There are two intertwined problems here.

First, if we are downing the interface, we will get called as part of
the process.  When that happens, we don't really want to do anything
here as the next thing to happen is ipoib_mcast_dev_flush will get
called.  We just want to let it do all the work since we don't need to
do any address matches and such.  So, we should be testing for whether
or not the interface is up at the beginning of this function and
returning if it isn't.

Second, the attempt to grab the rtnl_lock to prevent racing against
ipoib_mcast_dev_flush was mistaken.  The removed mcast groups are on a
stack local list head and so once we've removed them from the mcast
rbtree, ipoib_mcast_dev_flush can no longer find them and race us on
removing them.  However, because we attempt to take the lock, and then
check the status of the interface, if our interface has gone down, we
simply return.  This is absolutely the wrong thing to do as it means we
just leaked all of the mcast entries on our remove list.

The fix is to check for the interface being up at the very beginning of
the function, and then to always remove our entries on the remove list
no matter what as they will get leaked otherwise, and skip taking the
rtnl_lock since it isn't needed anyway.

Signed-off-by: Doug Ledford <dledford@redhat.com>
---
 drivers/infiniband/ulp/ipoib/ipoib_multicast.c | 19 +++----------------
 1 file changed, 3 insertions(+), 16 deletions(-)

diff --git a/drivers/infiniband/ulp/ipoib/ipoib_multicast.c b/drivers/infiniband/ulp/ipoib/ipoib_multicast.c
index 972fa15a225..10e05437c83 100644
--- a/drivers/infiniband/ulp/ipoib/ipoib_multicast.c
+++ b/drivers/infiniband/ulp/ipoib/ipoib_multicast.c
@@ -871,6 +871,9 @@ void ipoib_mcast_restart_task(struct work_struct *work)

Provided records:

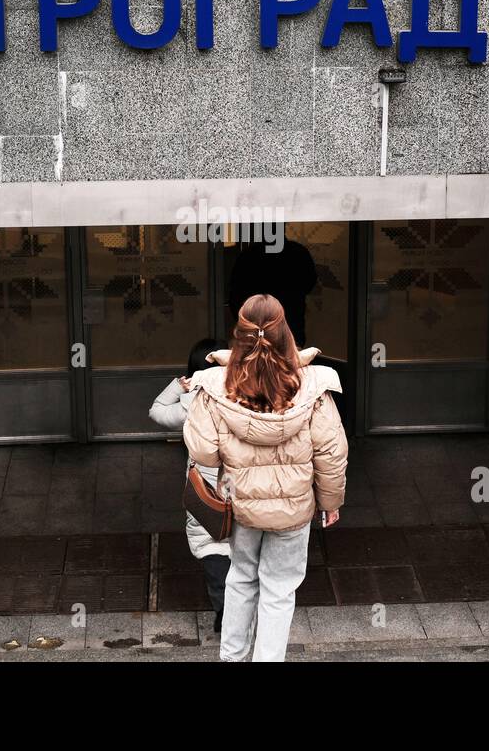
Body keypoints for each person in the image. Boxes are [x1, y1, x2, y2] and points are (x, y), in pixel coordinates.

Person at [183, 294, 348, 662]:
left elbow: (204, 453)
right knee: (279, 590)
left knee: (241, 578)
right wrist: (331, 503)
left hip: (241, 504)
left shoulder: (213, 386)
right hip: (294, 509)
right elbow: (331, 454)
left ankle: (232, 657)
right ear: (285, 333)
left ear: (238, 335)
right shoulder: (316, 387)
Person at [148, 337, 231, 631]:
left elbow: (156, 410)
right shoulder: (246, 398)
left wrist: (179, 387)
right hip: (244, 486)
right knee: (243, 549)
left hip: (204, 491)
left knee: (213, 547)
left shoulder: (189, 404)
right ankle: (242, 608)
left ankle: (224, 610)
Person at [227, 238, 317, 346]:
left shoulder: (250, 254)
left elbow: (236, 292)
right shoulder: (298, 252)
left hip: (257, 321)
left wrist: (244, 319)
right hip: (290, 319)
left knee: (254, 357)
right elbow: (309, 283)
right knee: (291, 355)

Problem statement: Continue the IPoIB multicast patch above from the point where it stops.

Response for this exercise:
 	unsigned long flags;
 	struct ib_sa_mcmember_rec rec;
 
+	if (!test_bit(IPOIB_FLAG_ADMIN_UP, &priv->flags))
+		return;
+
 	ipoib_dbg_mcast(priv, "restarting multicast task\n");
 
 	local_irq_save(flags);
@@ -965,21 +968,6 @@ void ipoib_mcast_restart_task(struct work_struct *work)
 		if (test_bit(IPOIB_MCAST_FLAG_BUSY, &mcast->flags))
 			wait_for_completion(&mcast->done);
 
-	/*
-	 * We have to cancel outside of the spinlock, but we have to
-	 * take the rtnl lock or else we race with the removal of
-	 * entries from the remove list in mcast_dev_flush as part
-	 * of ipoib_stop().  We detect the drop of the ADMIN_UP flag
-	 * to signal that we have hit this particular race, and we
-	 * return since we know we don't need to do anything else
-	 * anyway.
-	 */
-	while (!rtnl_trylock()) {
-		if (!test_bit(IPOIB_FLAG_ADMIN_UP, &priv->flags))
-			return;
-		else
-			msleep(20);
-	}
 	list_for_each_entry_safe(mcast, tmcast, &remove_list, list) {
 		ipoib_mcast_leave(mcast->dev, mcast);
 		ipoib_mcast_free(mcast);
@@ -988,7 +976,6 @@ void ipoib_mcast_restart_task(struct work_struct *work)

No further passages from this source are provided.